Carl Jung called immanence "the deep truth." This blog explores a Jungian view of immanence: the divine within.
“God is Life, he is the essence of Life, or, if we prefer, the essence of Life is God. Saying this we already know what is God the father they almighty, creator of heaven and earth, we know it not by the effect of a learning or of some knowledge, we don’t know it by the thought, on the background of the truth of the world ; we know it and we can know it only in and by the Life itself. We can know it only in God.” -Michel Henry
For much of recent history we have been taught that God exists somewhere outside of life, beyond experience. But this is simply a perceptual illusion. The sacred, perceived as an idealized transcendent beyond, is an illusive boundary at the horizon of consciousness. This sacred beyond is our own growing edge, a perceptual illusion that calls forth the evolution of consciousness.
The transcendent horizon beckons us forth until we develop the capacities to begin to work with the truth available to our perceptual awareness. It is only then that we can discover a relationship with God and begin to truly know God. And in realizing this relationship with God we find that we are contained within God. Life is not simply our biological life but a divine life, a phenomenological life that is the life of God.

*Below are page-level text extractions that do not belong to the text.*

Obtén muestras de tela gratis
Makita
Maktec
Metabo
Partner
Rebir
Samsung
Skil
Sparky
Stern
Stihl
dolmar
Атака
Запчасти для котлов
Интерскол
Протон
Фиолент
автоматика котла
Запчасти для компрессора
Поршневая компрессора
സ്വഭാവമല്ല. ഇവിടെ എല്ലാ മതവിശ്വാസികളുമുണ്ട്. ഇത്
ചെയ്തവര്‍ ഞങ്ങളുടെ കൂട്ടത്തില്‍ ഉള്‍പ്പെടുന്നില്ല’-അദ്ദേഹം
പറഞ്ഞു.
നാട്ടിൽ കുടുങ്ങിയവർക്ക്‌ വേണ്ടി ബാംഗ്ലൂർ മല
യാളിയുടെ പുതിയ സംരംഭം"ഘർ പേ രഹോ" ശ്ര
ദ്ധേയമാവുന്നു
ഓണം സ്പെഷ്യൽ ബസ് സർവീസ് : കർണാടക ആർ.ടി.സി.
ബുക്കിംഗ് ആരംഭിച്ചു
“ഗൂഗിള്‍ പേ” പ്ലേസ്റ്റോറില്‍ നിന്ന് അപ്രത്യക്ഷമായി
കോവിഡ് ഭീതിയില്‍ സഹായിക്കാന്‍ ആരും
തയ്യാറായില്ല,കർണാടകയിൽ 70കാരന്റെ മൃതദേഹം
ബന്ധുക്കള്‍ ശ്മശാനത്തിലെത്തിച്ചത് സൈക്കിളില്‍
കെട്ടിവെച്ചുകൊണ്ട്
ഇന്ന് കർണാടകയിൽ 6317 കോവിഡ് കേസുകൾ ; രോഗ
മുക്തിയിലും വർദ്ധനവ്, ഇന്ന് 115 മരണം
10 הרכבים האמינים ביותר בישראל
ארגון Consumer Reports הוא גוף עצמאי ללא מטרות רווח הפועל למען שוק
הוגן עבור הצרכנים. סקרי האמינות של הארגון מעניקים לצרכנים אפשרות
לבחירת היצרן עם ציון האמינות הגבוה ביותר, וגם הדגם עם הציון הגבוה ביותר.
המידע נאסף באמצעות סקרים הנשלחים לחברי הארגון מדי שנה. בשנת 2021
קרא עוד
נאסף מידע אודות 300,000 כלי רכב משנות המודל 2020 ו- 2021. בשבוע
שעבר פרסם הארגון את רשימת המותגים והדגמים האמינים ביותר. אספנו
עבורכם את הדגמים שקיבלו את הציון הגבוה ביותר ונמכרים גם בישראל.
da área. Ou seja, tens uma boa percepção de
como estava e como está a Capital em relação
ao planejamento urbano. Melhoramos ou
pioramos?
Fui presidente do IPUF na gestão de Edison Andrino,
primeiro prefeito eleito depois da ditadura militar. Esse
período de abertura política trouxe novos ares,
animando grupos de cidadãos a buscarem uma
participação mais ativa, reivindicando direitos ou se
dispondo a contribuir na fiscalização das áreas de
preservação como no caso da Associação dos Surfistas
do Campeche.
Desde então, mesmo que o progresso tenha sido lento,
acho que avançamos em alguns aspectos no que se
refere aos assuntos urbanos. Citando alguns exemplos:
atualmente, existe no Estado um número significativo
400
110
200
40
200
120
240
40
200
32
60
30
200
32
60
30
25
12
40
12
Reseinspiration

The ego tends to focus its gaze upon the transcendent horizon, always wanting more, desiring more. But there is the possibility of a moment when the ego (as awareness) has achieved the perspective necessary to shift its gaze to that which is immanent and real.
This is the immanent turn, a point in the history of the development of consciousness when we are ready to perceive the truth with our own eyes, to know what is real with our own hearts. This is the moment in our development when we are ready to know the creative ground of life as a perceptual truth. To get to this point we must clarify the egos reliance upon fantasy, upon grandiosity and self-delusion.
The phenomenology of the sacred is a humble act, experienced within a life lived close to the bone. Phenomenology provides a theoretical framework, a language and form of experimentation, in which we can grow our ability to perceive the immanent truth: the sacred is not far off, but is instead the very root of life, emerging and pulsating throughout life, and perceptible through the field of consciousness.